Monday, July 31, 2023

Do You Give Jesus His Due?

We seem to give a lot of thought to what we as human beings deserve. We expect certain things for ourselves. We decide what should be allotted to others. There are concepts like generosity and boundaries: we don't want to enable but we do want to help and fix what seems to be broken. What sort of intervention does the situation warrant? What sort of assistance does the person warrant? Measuring. Jesus talks quite a bit about measuring and judging, and quite frankly, many of these verses are misquoted and used by the ignorant and nominally religious to tell faithful Christians we should not judge things like good fruit from bad, or wolves in sheep's clothing from the sheep. NOT what Jesus meant, but that's a topic for another day. What is on my mind today is measurement, equivalency, God's economy.

Do you give Jesus His due?

Information given
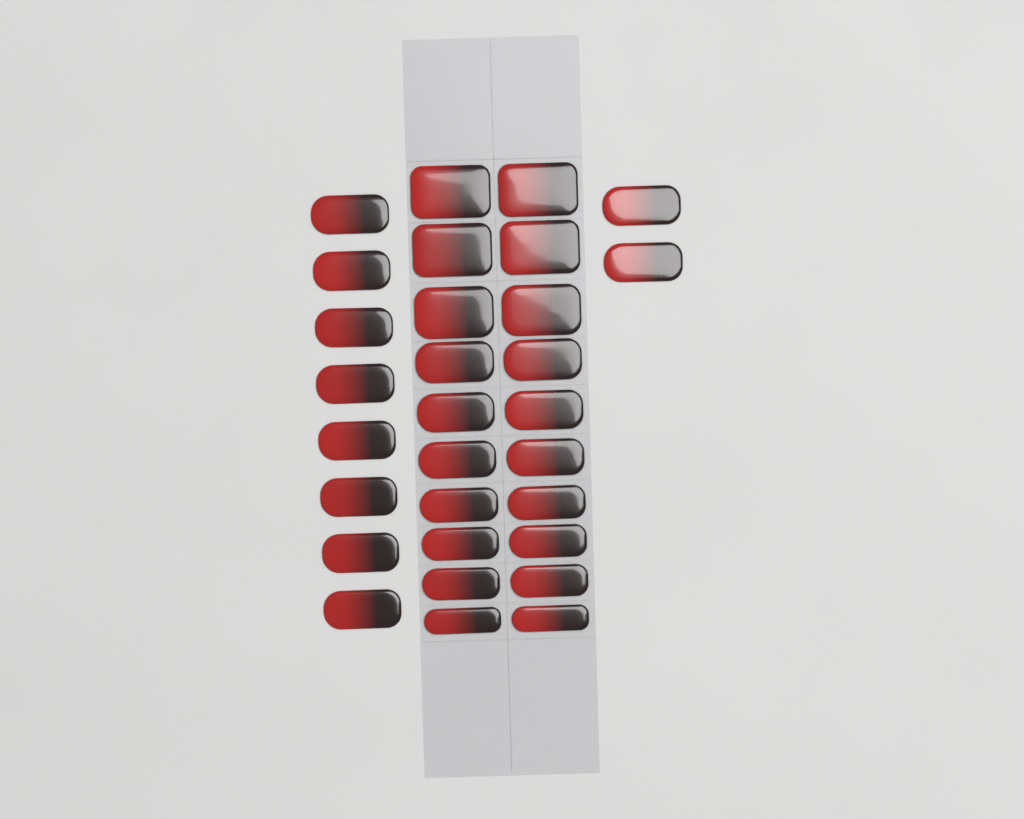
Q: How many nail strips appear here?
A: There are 30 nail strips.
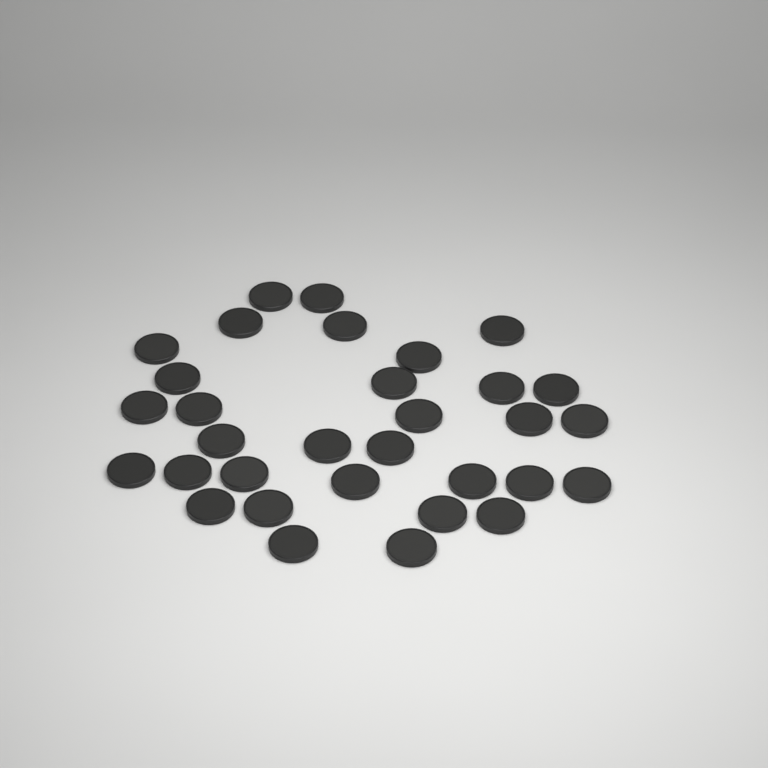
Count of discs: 32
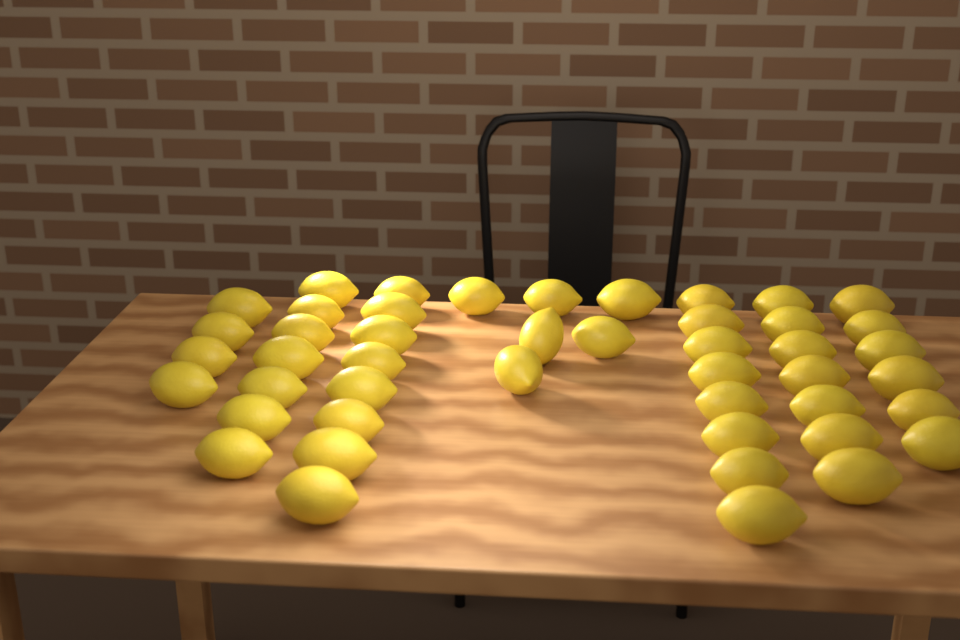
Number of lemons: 46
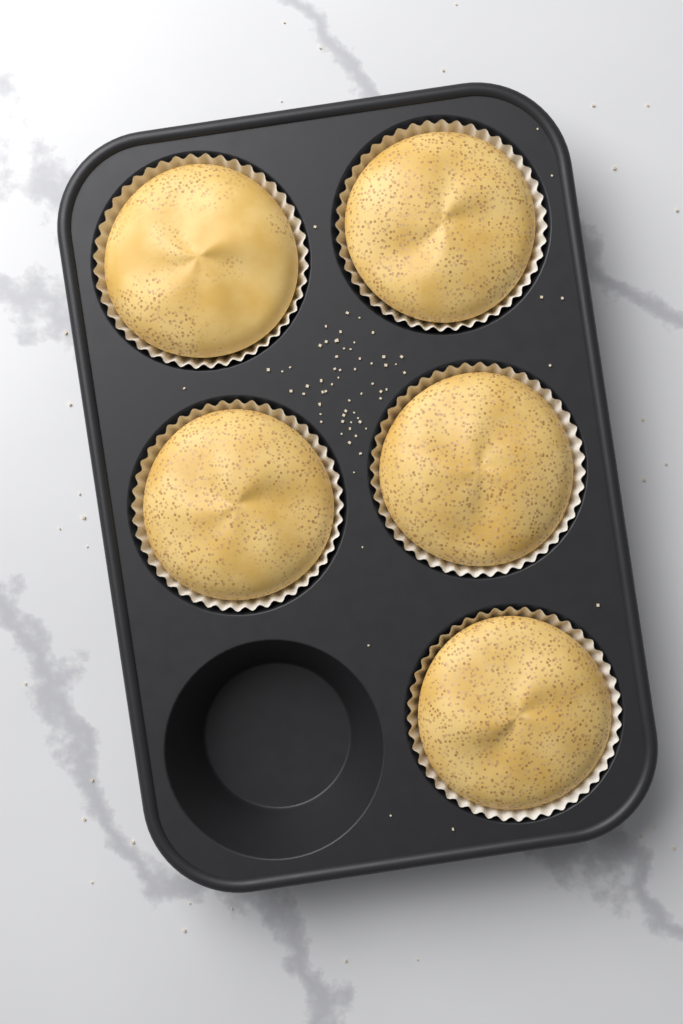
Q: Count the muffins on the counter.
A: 5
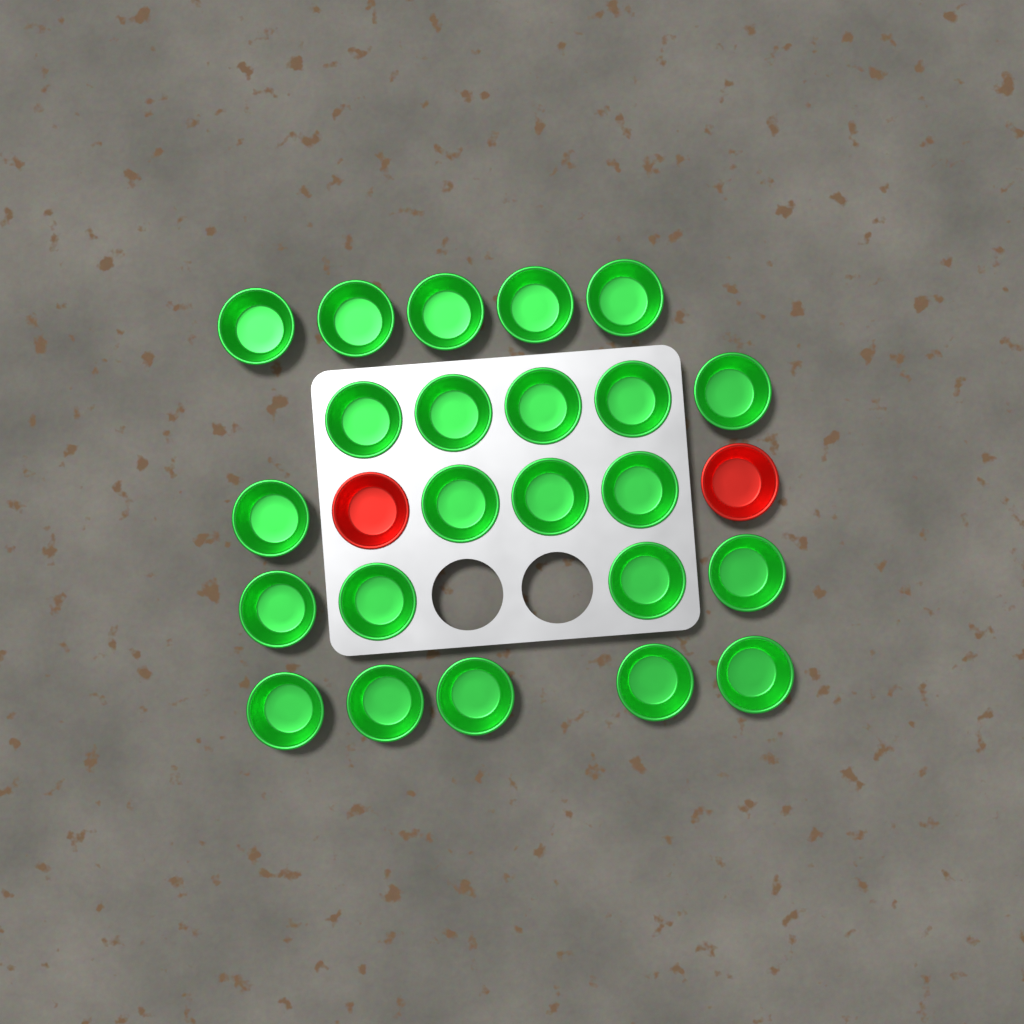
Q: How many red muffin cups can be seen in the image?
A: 2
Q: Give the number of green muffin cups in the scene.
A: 23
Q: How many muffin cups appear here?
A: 25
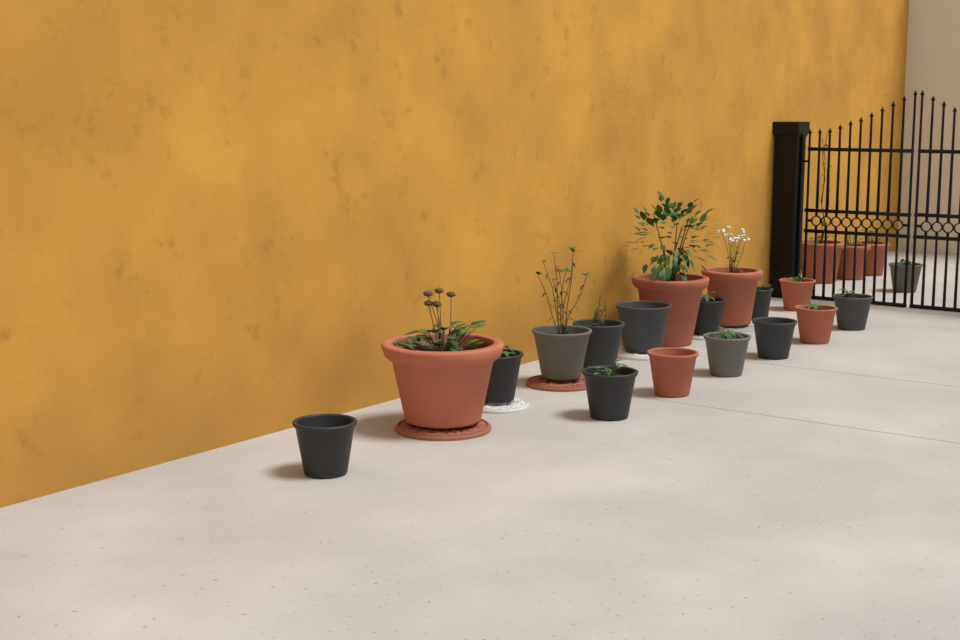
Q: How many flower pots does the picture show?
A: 21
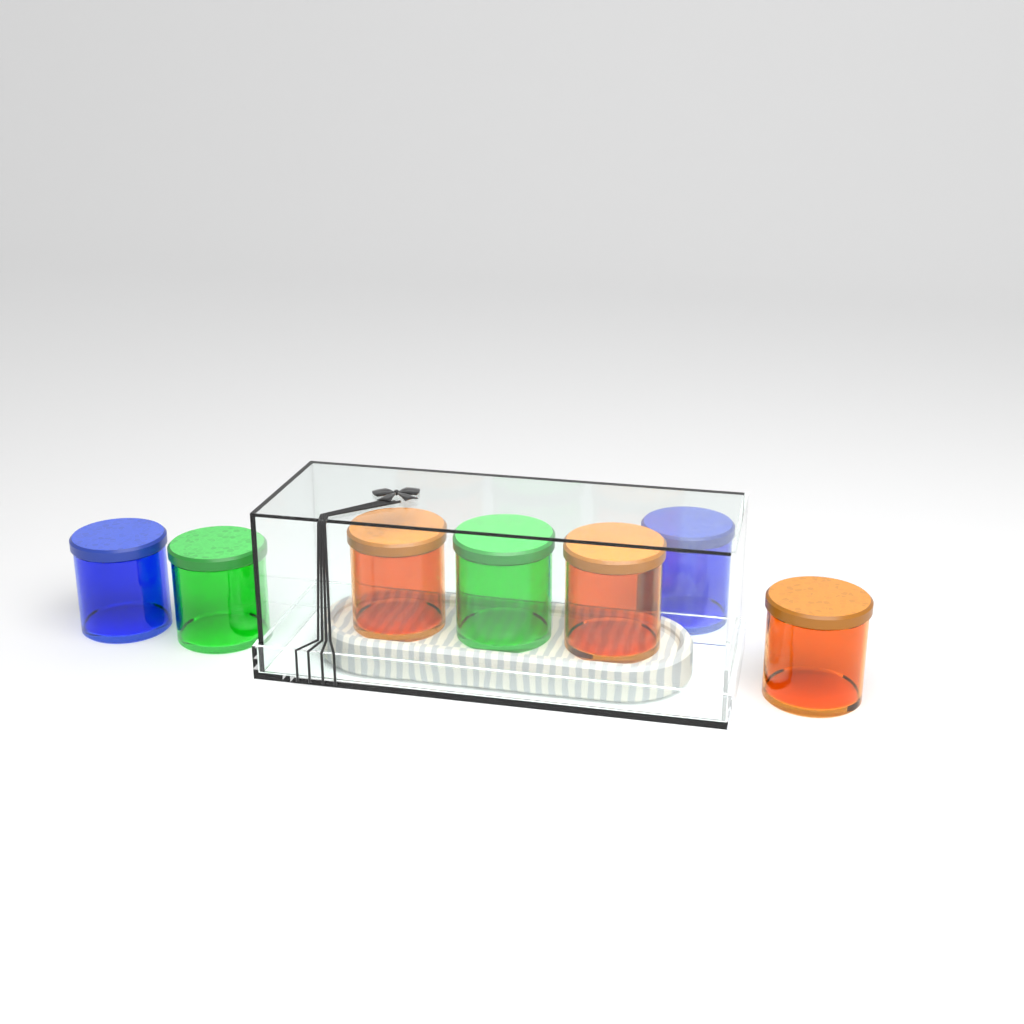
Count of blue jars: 2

Written instruction 1
Rewrite the piece on giving Jesus His due from "Monday, July 31, 2023" up to and including "equivalency, God's economy.", substituting "limits" for "boundaries".
Written instruction 2
Decide whether each statement agrees with the piece on giving Jesus His due. Answer yes or no, and quote the words of the piece that settle it.
(a) The writer names measurement, equivalency, and God's economy as the subject on their mind that day.
(b) The writer holds that Jesus's verses on judging mean Christians should not tell good fruit from bad.
(c) The piece is dated Monday, July 31, 2023.
Written instruction 3
Carry on the piece on giving Jesus His due, starting after its final line.

Exercise answer 1
Monday, July 31, 2023

Do You Give Jesus His Due?

We seem to give a lot of thought to what we as human beings deserve. We expect certain things for ourselves. We decide what should be allotted to others. There are concepts like generosity and limits: we don't want to enable but we do want to help and fix what seems to be broken. What sort of intervention does the situation warrant? What sort of assistance does the person warrant? Measuring. Jesus talks quite a bit about measuring and judging, and quite frankly, many of these verses are misquoted and used by the ignorant and nominally religious to tell faithful Christians we should not judge things like good fruit from bad, or wolves in sheep's clothing from the sheep. NOT what Jesus meant, but that's a topic for another day. What is on my mind today is measurement, equivalency, God's economy.

Exercise answer 2
(a) Yes: "What is on my mind today is measurement, equivalency, God's economy."
(b) No: "NOT what Jesus meant"
(c) Yes: "Monday, July 31, 2023"

Exercise answer 3
Please don't just read that. Please don't leave the question unanswered. Take as much time as you need and answer honestly, I'll wait.

I don't. That's it. That's my answer. And, in order to move forward with this, there's no way I can. I am finite. My mind is sometimes dim; there are truths in God's Word that time and understanding have not yet enabled me to plumb. My vocabulary is limited and I am unable to express all I feel and all of the unfathomable qualities Jesus possesses. I am trapped within a body that requires sleep, on a planet that requires me to breathe oxygen, in a society that requires me to work; I cannot exalt His name 24/7, sing His praises every second of the day, and keep my mind steadfastly on His glory at all times. BUT, in the moments I am awake, with the breath I have remaining, when my thoughts are not obliged to my schedule for next week or the email to Phil in Accounting, do I give Jesus His due? I don't.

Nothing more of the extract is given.